Ausführungen der Klagepartei hierzu sind nur rudimentär vorhanden.
Aufgrund der konträren Diskussionen zur Frage, ob hier unzulässige Abschalteinrichtungen vorliegen, ist die Beklagte, jedenfalls nicht ausschließbar, einer vertretbaren Rechtsauffassung gefolgt. Umstände, die das in Frage stellen würden, sind von der Klagepartei weder vorgetragen noch sonst ersichtlich.
Eine allgemeine Lebenserfahrung dahingehend, dass alle Hersteller von Dieselfahrzeugen bewusst manipuliert haben, gibt es nicht.
Der Entwicklung und der Einsatz der temperaturabhängigen Steuerung des Emissionskontrollsystems (Thermofenster) ist für sich genommen nicht ausreichend, um einen Schadensersatzanspruch wegen vorsätzlicher sittenwidriger Schädigung (§ 826 BGB) zu begründen (vgl. BGH Beschluss vom 19.02.2021, VI ZR 433/19).
1.4. Damit kann dahingestellt bleiben, ob, woran das Gericht erhebliche Zweifel hegt, die Grundsätze der sekundären Darlegungs- und Beweislast, die vom BGH in der o.g. Entscheidung zum EA 189 aufgestellt wurden, sich auch auf jegliche andere Schäden an Fahrzeugen, die sich aus deren Entwicklung ergeben, übertragen lassen.
1.5. Im vorliegenden Fall handelt es sich auch um einen Motor, der von … entwickelt wurde.

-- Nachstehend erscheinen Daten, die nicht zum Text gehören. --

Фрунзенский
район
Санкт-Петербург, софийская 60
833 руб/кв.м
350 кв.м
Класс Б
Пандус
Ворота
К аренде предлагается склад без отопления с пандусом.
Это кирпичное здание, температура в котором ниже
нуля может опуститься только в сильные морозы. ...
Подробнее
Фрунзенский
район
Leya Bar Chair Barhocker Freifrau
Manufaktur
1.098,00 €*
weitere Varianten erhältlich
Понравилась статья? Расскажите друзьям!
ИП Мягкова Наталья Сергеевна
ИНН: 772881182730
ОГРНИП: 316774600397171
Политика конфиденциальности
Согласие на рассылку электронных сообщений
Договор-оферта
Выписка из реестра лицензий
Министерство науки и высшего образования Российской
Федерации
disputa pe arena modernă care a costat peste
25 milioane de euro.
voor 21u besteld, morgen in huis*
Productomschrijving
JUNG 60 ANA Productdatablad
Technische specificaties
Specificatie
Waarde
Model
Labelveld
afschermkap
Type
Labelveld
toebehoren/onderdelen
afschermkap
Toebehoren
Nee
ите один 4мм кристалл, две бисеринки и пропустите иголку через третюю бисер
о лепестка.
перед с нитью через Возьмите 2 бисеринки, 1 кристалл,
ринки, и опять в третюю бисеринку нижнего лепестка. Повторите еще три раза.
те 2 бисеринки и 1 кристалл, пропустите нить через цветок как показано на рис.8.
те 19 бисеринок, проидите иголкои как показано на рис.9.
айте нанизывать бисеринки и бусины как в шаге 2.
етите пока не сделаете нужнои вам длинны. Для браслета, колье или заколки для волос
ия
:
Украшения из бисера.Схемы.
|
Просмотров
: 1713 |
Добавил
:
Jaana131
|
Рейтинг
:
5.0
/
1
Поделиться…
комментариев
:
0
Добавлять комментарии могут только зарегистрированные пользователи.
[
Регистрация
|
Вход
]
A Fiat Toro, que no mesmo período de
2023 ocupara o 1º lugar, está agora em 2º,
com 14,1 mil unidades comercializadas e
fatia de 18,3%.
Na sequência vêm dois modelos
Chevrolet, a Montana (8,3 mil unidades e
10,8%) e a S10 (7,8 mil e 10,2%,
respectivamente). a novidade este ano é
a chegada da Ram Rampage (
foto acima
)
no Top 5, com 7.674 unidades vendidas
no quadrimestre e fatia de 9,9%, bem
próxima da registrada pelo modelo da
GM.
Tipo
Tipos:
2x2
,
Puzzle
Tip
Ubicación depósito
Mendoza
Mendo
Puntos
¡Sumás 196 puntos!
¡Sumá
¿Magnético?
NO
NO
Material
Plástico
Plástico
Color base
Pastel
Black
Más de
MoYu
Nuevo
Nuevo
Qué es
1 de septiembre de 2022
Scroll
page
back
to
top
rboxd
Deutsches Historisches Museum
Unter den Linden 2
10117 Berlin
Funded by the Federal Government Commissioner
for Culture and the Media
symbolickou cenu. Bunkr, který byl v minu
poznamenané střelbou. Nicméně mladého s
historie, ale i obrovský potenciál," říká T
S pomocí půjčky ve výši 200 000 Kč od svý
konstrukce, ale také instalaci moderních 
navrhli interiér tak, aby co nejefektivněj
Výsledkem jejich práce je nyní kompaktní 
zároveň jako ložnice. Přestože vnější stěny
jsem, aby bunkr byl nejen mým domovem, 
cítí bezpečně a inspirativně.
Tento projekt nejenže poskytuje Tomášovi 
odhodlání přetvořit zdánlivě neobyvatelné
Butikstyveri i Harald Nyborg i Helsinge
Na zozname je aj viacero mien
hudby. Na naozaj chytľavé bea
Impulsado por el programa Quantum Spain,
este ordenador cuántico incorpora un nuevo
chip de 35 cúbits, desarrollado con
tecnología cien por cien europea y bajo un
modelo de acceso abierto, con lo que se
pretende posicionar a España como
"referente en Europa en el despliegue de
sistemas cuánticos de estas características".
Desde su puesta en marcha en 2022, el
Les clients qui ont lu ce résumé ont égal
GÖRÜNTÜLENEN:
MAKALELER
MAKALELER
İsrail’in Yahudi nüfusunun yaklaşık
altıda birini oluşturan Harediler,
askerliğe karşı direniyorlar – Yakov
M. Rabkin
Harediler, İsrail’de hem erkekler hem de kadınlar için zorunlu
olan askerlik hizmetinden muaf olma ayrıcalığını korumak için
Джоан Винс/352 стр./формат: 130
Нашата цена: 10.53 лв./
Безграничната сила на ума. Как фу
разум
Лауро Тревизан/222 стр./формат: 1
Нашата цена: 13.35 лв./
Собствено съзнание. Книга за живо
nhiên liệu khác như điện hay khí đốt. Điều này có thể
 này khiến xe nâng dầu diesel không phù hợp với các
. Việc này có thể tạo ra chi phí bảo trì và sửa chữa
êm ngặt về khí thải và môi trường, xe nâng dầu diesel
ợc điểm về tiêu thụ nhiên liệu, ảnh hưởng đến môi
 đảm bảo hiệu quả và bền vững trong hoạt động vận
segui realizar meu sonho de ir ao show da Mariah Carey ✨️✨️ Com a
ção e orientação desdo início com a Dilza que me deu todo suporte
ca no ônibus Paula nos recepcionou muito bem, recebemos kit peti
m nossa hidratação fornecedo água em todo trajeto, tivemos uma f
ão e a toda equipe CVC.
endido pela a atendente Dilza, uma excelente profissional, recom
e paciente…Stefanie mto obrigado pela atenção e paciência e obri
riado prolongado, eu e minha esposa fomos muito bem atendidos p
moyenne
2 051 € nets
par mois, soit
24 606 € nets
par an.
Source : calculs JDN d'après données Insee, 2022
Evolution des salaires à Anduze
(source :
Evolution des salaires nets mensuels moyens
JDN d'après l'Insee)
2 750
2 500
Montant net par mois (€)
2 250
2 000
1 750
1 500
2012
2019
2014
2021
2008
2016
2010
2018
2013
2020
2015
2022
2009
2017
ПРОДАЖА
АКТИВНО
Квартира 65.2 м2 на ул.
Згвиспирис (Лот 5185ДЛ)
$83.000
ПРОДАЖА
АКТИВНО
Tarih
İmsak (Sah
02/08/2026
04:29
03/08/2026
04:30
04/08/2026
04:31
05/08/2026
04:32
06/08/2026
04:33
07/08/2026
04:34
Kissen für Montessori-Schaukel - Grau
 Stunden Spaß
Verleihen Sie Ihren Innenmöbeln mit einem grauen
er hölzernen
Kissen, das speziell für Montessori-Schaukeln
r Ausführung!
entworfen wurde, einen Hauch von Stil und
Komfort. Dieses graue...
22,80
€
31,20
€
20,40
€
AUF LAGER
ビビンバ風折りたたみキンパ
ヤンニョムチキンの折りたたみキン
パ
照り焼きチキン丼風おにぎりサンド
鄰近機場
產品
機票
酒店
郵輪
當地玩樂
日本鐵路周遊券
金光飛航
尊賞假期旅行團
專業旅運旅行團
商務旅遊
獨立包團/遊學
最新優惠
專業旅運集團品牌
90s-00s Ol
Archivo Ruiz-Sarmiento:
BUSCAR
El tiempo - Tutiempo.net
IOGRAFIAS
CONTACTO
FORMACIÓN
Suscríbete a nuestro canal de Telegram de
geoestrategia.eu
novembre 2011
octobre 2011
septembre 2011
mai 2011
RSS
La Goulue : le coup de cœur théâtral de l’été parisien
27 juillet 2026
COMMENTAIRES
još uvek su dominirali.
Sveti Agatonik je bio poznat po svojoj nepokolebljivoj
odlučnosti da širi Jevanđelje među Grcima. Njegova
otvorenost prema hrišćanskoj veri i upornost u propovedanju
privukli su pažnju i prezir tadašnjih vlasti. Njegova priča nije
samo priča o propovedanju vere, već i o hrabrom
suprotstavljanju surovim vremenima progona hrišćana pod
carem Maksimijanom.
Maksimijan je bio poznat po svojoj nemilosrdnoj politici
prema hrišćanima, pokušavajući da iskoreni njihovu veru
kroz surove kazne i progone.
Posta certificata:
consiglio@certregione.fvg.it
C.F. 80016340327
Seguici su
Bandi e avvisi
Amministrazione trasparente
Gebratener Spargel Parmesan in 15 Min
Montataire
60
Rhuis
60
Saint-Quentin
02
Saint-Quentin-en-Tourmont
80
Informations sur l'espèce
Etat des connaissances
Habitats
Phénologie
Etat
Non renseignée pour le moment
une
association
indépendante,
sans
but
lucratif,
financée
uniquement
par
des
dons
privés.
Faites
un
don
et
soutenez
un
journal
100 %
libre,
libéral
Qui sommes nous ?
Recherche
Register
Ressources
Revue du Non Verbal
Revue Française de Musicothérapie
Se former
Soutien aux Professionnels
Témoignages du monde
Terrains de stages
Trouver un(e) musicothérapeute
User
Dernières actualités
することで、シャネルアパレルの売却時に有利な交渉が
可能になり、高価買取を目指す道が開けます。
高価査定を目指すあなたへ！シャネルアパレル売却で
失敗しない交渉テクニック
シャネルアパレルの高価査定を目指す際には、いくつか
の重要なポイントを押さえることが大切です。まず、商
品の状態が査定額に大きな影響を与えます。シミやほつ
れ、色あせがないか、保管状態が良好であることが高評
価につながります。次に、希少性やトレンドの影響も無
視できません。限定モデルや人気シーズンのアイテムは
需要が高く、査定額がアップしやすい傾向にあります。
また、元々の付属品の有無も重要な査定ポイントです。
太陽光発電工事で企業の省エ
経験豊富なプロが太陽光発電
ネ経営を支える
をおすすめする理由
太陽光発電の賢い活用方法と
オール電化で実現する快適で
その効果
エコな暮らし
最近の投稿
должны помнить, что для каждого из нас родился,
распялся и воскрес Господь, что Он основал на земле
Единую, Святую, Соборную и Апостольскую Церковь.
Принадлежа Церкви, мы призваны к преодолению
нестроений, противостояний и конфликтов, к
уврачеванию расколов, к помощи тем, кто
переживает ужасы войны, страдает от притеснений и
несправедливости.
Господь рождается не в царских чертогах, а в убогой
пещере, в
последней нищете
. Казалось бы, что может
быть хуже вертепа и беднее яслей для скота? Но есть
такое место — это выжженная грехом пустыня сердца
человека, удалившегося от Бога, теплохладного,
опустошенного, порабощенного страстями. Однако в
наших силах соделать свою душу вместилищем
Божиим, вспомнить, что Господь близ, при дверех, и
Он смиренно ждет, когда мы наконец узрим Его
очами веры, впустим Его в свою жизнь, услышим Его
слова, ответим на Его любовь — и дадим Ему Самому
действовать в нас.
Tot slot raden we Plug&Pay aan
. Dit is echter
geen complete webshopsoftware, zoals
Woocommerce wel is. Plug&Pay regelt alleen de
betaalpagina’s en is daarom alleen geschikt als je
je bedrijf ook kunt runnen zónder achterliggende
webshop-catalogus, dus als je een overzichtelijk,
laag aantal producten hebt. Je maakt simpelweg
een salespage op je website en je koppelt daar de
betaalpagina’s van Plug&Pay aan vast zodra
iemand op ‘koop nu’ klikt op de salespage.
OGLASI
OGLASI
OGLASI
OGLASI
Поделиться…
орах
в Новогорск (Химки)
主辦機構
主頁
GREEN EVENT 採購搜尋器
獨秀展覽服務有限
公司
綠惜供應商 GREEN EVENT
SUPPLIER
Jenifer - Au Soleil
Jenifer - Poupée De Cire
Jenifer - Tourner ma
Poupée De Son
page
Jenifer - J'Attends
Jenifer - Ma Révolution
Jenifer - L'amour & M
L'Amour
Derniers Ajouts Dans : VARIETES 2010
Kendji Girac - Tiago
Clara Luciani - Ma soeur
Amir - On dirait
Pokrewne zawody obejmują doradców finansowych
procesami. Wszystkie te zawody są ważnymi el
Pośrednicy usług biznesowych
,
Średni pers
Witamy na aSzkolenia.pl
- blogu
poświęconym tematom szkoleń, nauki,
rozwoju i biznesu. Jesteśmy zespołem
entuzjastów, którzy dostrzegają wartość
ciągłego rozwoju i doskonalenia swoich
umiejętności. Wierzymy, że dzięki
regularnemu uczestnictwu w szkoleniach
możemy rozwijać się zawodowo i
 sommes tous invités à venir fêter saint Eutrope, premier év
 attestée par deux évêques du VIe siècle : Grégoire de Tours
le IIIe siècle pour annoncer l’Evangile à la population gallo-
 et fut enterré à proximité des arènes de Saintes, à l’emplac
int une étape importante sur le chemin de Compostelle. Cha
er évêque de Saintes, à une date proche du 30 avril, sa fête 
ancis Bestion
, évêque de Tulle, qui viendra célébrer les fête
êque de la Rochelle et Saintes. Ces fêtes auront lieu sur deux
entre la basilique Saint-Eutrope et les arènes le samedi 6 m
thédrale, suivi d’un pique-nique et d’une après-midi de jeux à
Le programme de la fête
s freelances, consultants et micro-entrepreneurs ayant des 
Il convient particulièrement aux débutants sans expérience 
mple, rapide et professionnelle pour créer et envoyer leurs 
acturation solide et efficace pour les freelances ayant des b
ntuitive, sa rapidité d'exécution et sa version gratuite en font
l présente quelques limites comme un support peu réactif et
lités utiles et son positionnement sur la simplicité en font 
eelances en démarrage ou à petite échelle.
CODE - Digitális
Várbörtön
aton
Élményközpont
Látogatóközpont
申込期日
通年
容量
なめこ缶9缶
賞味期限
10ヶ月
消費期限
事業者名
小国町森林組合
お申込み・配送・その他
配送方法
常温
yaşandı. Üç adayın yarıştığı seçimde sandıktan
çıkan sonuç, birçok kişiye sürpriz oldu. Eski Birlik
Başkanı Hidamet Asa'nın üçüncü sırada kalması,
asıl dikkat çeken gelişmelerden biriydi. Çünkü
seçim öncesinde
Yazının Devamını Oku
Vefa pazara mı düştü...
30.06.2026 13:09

Selbst wenn es hier zu anspruchsauslösenden Handlungen gekommen wäre, können diese nicht automatisch und ohne konkrete Darlegung der Beklagten zugerechnet werden.
2. Die Nebenforderungen teilen das Schicksal der Hauptforderung.
B)
Die Kostenfolge ergibt sich aus § 91 ZPO.
C)
Die Entscheidung zur vorläufigen Vollstreckbarkeit beruht auf § 709 Abs. 1 Satz 1 ZPO.
D)
Die Streitwertfestsetzung ergibt sich aus der Höhe der bezifferten Klageforderung. Da die Nutzungsentschädigung nur im Rahmen der Zug-um-Zug-Abwicklung angeboten wurde, wirkt sich diese nicht streitwertreduzierend aus.